* [Document extract]
★ ★ ★ ★

This is my first post in several weeks. It has, in fact, been almost two months, and I suppose I could make excuses and yammer on about how incredibly busy my life is and how important I am in all the multitudinous tasks I have to accomplish — but that would be all shit and no substance. I have been busy — but probably not any busier than anybody else. And there has certainly been enough blog worthy things going on — what with the political season, the financial crisis, the WARS (Does anybody remember the wars?) and the slew of local propositions and state and local elections to be pondered and picked apart.  And it’s not that I’ve not been paying attention; I have. I’m looking forward to tomorrow with a mixture hope and fear; I’m hopeful that Obama will win, but I’m afraid (and no, that is not an overstatement) that McCain might pull out a last minute victory with all of his McCarthyism and  sorry attempts at humor.  I’m also concerned that we’re so focused on the Presidential election that we’re ignoring the very crucial Congressional, state, and local elections.  With all the focus now on “undecided voters”, I have to wonder who the hell is still undecided. The truth is closer to something like this: these so-called “undecideds” know who they want to vote for, but they’re either

1) afraid to say, or

2) afraid to admit their real reasons for their choice.

I’ve kept a weary eye on the financial crisis, and have had to endure some reverb. The real estate boom here in Arizona is collapsing as quickly as it grew, and even the people I know who aren’t politically engaged understand that something has to change.

But with all of this going on, all these larger issues to contend with, I must confess that I have been bit more inwardly focused.  I have, in fact, been focused on my navel these days;  which is to say, I’ve been doing a lot of thinking about myself, my life, and where I want to be, seeing as I will turn 36 my next birthday and it’s getting harder to pluck out those pesky grey hairs from my beard.

★ ★ ★ ★

* [What to do]
**1)** In the blog post about the election season, why is the writer worried about the focus on the Presidential race? Explain in one to three sentences.
**2)** According to the blog post about the election season, how old will the writer be on their next birthday?
**3)** Carry the blog post about the election season forward from its last sentence.

* [Input data]
★ ★ ★ ★

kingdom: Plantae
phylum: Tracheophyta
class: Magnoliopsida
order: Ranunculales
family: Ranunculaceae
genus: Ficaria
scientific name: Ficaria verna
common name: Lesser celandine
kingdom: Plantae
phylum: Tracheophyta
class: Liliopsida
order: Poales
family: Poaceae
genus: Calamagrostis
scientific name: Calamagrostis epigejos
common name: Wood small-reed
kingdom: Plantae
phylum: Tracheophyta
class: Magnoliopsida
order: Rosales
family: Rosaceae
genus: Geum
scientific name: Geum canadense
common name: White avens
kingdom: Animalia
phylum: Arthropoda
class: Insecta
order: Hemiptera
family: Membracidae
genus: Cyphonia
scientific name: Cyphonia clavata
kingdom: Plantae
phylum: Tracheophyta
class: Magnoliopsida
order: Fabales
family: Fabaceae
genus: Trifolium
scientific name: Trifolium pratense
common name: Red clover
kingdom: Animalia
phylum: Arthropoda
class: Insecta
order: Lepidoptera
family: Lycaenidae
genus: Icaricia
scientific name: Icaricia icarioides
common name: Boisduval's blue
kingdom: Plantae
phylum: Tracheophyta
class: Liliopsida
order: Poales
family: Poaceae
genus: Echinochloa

★ ★ ★ ★

* [Results by task]
**1)** The writer fears that so much attention on the Presidential election means people are ignoring the Congressional, state, and local elections, which the writer considers very crucial.

**2)** The writer will turn 36.

**3)**
After about a year hiatus, I have gotten back to writing poetry; or, maybe, poetry has decided to allow me to write it again.  I’ve been reading some old and new favorites: Bidart, Charles Wright, Wendell Berry, Yeats, and even a few pesky romantics like Shelly and Byron.  Poetry, I’ve always maintained, is as much a state of mind as it is a form of writing. Poetry is a way of looking at and interpreting the world and the actual poem is simply the notes of our observations. Poetry requires deliberation, practice, and above all, patience. And it is in this area — patience — that I have had the most trouble over the past year, and it was my impatience, I think, that led me into other kinds of writing: novel writing, in particular.

I’m not slamming fiction, or the task of writing novels; it is a long, harsh process with its own rewards. It’s a challenging process to stay on task for 50,000 words. It’s draining to be inside the head of a character for that extensive a period of time. And, when the first draft is done, the satisfaction is mixed with grief. The satisfaction is easy to understand, of course; there is something deeply satisfying about finishing something you set out to do, and particularly when it’s a novel, because so many times along the way it would have been easier to simply let the damn thing sit and gather dust. The grief, however, was an odd experience for me; I’d never felt that way with poetry. It was grief and, on a level, emptiness; emptiness left behind after spending so much time and space on a single character or a set of characters or a story, and the grief for what is gone. There is no moving on after writing the first draft. The only option is to let it sit so you can get away from it and be able to revise it properly. And while the revision process is, in many ways, more fun than the writing, it’s not the same. It’s like switching from cigarettes to bubble gum. It numbs the urge, but doesn’t fulfill the itch.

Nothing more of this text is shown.